4. Reconheço, a qualquer pessoa, o direito de ter e tomar as posições que quiserem, sobre o momento que vivemos.

Assim sendo, gostava de saber por que carga de água tenho de levar com “trololós” em cima por ter as minhas posições. Não lhes chamo “trololós”, por comigo não serem concordantes. Não tenho a pretensão de só existir a minha razão. Aceito a dos outros, mesmo não concordando com elas. O que me chateia, são as considerações irritadas e a roçar a má educação, que fazem sobre o que penso. E, depois, não aguentam com o que respondo e ficam ofendidinhos.

5. Vamos acertar numa coisa: para mim, não são argumento vídeos refundidos do YouTube. Por cada um que me mandem, posso mandar dois de volta a dizer o contrário e do mesmo modo. Não valem nada uns, nem os outros. Lá porque o Orlov Pavlov (antes que alguns vão “googlar”, o nome é inventado) fez um vídeo onde conta uma história em que acredita, eu não sou obrigado a tomar isso como verdade.

Também não papo grupos e páginas manhosas com teorias estapafúrdias sobre seja lá o que for. Tipo Breitbart e porcarias do género.

Graças a Deus, a capacidade de invenção e o “wishfull thinking” não são factos.

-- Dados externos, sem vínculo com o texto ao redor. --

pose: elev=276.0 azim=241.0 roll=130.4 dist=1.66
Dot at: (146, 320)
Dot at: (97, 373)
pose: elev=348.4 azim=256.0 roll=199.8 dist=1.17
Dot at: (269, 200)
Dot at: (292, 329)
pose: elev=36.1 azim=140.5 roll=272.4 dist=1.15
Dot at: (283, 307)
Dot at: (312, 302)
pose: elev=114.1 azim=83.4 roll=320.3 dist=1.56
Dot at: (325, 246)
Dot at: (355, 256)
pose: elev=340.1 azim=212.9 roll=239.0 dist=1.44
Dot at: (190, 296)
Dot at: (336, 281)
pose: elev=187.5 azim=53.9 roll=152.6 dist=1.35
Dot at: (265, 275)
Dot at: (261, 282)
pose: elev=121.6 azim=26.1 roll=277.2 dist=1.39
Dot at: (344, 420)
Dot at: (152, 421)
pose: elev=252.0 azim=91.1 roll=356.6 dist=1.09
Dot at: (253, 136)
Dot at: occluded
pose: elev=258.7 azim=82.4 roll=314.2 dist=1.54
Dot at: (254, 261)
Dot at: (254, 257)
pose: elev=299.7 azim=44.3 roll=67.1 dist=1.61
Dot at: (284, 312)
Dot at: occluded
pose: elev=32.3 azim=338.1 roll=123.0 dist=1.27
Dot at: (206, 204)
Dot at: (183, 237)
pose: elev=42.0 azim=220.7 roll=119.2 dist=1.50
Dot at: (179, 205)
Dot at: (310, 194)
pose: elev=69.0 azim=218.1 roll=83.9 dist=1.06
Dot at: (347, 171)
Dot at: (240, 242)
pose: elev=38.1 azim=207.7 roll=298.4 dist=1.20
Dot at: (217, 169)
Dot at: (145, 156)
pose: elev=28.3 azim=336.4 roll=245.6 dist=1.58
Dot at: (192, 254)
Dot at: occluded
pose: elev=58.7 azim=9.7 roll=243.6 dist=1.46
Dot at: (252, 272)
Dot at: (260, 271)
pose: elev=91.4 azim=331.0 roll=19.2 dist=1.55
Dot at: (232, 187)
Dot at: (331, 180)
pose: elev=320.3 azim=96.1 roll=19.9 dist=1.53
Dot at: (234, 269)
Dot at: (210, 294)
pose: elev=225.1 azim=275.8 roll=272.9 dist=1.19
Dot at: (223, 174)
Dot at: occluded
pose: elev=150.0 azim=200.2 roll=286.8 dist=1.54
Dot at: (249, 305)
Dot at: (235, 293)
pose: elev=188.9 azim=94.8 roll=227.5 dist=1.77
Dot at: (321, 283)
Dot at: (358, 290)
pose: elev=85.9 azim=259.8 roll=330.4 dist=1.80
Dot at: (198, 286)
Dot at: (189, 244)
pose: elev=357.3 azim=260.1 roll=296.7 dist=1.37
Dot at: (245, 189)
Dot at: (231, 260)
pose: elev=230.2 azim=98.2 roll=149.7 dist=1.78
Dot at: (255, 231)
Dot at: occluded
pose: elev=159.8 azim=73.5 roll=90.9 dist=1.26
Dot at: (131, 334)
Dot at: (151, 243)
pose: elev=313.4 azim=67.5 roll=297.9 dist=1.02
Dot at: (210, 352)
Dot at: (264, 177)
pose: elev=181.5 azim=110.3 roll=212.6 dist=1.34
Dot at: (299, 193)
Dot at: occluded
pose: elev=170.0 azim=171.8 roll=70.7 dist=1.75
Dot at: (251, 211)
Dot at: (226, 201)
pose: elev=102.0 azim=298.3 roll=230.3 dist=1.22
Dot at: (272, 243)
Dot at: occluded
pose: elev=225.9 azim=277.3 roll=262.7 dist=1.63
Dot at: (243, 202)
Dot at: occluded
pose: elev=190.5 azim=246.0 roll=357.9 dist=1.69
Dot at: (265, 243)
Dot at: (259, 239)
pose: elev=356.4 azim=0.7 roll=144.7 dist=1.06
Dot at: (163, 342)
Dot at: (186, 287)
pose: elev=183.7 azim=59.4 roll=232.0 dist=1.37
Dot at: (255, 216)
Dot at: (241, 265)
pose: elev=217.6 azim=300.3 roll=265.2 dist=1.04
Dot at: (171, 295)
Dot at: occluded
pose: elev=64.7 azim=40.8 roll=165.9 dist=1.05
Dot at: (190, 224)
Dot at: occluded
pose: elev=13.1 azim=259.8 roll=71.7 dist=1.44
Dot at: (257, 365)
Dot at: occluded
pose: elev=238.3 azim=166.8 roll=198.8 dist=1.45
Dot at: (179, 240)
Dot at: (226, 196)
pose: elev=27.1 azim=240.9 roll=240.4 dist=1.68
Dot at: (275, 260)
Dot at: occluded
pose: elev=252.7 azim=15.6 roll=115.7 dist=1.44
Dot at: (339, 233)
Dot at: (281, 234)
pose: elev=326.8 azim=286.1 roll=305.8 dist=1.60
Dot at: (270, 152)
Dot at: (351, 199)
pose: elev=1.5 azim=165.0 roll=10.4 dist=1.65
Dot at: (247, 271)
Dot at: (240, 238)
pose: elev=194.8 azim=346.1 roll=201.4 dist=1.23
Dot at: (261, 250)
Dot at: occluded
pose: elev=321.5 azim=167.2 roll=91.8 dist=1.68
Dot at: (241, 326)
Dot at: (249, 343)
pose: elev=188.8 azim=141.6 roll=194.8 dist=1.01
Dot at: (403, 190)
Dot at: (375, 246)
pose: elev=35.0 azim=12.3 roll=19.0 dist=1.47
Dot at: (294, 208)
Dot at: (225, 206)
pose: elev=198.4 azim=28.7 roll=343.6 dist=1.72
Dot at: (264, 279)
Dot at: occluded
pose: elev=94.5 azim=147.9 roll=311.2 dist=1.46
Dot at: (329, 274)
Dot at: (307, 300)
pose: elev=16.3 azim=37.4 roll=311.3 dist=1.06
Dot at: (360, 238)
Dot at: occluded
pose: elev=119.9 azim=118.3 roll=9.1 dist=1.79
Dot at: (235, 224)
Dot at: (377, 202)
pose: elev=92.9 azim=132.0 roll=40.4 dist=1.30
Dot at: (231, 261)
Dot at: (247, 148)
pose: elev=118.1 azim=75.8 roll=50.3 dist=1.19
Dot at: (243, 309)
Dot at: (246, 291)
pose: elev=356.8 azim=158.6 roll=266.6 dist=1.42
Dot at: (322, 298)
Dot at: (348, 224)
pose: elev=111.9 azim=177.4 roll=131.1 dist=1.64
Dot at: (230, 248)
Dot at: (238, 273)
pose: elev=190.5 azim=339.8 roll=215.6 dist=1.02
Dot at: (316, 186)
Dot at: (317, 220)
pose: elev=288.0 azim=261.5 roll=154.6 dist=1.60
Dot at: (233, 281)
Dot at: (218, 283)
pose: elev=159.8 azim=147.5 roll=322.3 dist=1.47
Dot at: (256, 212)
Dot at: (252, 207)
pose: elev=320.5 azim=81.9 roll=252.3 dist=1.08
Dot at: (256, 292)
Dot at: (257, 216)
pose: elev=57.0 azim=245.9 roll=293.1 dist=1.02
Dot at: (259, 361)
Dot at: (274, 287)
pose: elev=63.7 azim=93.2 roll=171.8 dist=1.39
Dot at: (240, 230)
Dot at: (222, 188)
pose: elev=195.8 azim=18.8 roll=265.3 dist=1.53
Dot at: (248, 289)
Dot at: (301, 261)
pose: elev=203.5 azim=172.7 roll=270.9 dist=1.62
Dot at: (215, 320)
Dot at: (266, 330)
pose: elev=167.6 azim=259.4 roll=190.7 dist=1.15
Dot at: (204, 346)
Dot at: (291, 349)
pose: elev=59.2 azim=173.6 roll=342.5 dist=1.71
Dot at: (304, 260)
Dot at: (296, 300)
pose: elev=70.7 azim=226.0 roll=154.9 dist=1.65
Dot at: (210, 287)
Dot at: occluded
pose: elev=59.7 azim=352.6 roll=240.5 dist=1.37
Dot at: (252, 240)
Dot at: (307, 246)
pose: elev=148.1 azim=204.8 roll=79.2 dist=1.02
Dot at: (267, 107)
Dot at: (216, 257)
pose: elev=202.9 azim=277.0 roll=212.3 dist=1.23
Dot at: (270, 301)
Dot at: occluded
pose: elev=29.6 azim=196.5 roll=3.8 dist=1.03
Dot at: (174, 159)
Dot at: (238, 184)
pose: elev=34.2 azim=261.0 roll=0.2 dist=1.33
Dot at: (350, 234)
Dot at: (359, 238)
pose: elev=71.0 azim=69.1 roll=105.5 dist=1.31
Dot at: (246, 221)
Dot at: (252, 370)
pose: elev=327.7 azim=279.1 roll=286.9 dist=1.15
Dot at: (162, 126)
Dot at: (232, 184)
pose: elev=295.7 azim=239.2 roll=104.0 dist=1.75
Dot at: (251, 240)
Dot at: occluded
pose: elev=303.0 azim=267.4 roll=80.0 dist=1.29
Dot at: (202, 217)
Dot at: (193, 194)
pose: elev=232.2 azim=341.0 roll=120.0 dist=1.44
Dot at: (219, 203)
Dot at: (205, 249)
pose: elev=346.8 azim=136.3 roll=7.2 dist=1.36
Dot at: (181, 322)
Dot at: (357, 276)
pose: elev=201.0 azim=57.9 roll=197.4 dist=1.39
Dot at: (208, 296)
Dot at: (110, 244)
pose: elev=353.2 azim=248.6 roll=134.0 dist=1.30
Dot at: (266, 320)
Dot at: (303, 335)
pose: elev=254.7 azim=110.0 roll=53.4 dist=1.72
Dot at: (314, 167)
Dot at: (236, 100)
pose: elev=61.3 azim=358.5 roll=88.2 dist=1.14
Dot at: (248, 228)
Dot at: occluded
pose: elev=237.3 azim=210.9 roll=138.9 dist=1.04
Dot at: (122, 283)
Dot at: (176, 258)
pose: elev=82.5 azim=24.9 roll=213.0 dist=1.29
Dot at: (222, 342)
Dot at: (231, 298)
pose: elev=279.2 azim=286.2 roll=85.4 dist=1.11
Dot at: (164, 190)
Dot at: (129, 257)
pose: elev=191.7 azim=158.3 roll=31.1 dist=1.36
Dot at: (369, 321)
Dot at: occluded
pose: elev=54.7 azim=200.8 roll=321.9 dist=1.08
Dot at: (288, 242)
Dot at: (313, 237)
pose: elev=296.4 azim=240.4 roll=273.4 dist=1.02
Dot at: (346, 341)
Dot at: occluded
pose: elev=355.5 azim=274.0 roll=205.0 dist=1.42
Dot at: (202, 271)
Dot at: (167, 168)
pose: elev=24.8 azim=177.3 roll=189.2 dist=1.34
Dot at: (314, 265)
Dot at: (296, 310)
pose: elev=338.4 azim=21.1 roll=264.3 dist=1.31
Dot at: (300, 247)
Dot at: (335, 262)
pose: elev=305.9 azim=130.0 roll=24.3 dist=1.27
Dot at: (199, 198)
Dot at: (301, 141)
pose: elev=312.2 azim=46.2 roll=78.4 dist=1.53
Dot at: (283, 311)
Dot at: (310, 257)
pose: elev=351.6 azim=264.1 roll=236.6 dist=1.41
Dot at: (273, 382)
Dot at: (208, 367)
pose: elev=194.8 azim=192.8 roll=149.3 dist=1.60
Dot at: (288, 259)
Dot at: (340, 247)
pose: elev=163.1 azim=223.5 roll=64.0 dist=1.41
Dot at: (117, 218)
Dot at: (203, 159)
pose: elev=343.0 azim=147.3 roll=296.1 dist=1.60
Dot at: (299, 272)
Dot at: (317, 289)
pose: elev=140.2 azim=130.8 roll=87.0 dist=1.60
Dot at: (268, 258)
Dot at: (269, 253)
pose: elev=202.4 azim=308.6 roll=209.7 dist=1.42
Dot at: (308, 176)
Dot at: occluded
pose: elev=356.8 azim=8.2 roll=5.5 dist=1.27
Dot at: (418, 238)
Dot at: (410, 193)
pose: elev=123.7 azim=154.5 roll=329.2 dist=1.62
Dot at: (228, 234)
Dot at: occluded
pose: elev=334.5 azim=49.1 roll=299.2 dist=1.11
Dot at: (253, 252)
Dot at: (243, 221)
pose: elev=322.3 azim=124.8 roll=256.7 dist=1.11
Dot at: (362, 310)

6. Não carrego comigo um pingo de racismo, de xenofobia. Cuidado com as interpretações que se faz do que escrevo a seguir, pois não tenho nenhuma intenção, para além do que questiono no final do texto.

Fábio Guerra era polícia. Por acaso era branco. Saiu à noite com uns colegas, como fazem muitos jovens, para beber um copo e divertir-se. Polícia é sempre polícia e, ao sair de uma discoteca, tentou, com os colegas, separar uma pancadaria. Correu mal e foi barbaramente agredido. Morreu, faz hoje uma semana.

Um dos agressores suspeitos, chama-se Cláudio Coimbra. Por acaso é negro. Foi campeão nacional de boxe e é fuzileiro naval. Preparava-se para partir em missão das Nações Unidas.

São ambos jovens. Tudo isto, não faz sentido. A morte, nunca faz sentido. A violência, é inexplicável.

Temos, em Portugal, uns que se consideram donos das questões das igualdades, das questões raciais. São sempre rápidos a concluir e a opinar, se as coisas lhes correm de acordo com o radicalismo que respiram.

Fui ver o que disse o Bloco sobre isto. Nada. Fui ver o PCP. Nyet. O Livre. Não. Mamadou Ba. Nicles. Joacine. Zero. Mortágua Family. Absolutamente.

Quem quer ser respeitado, dá-se ao respeito.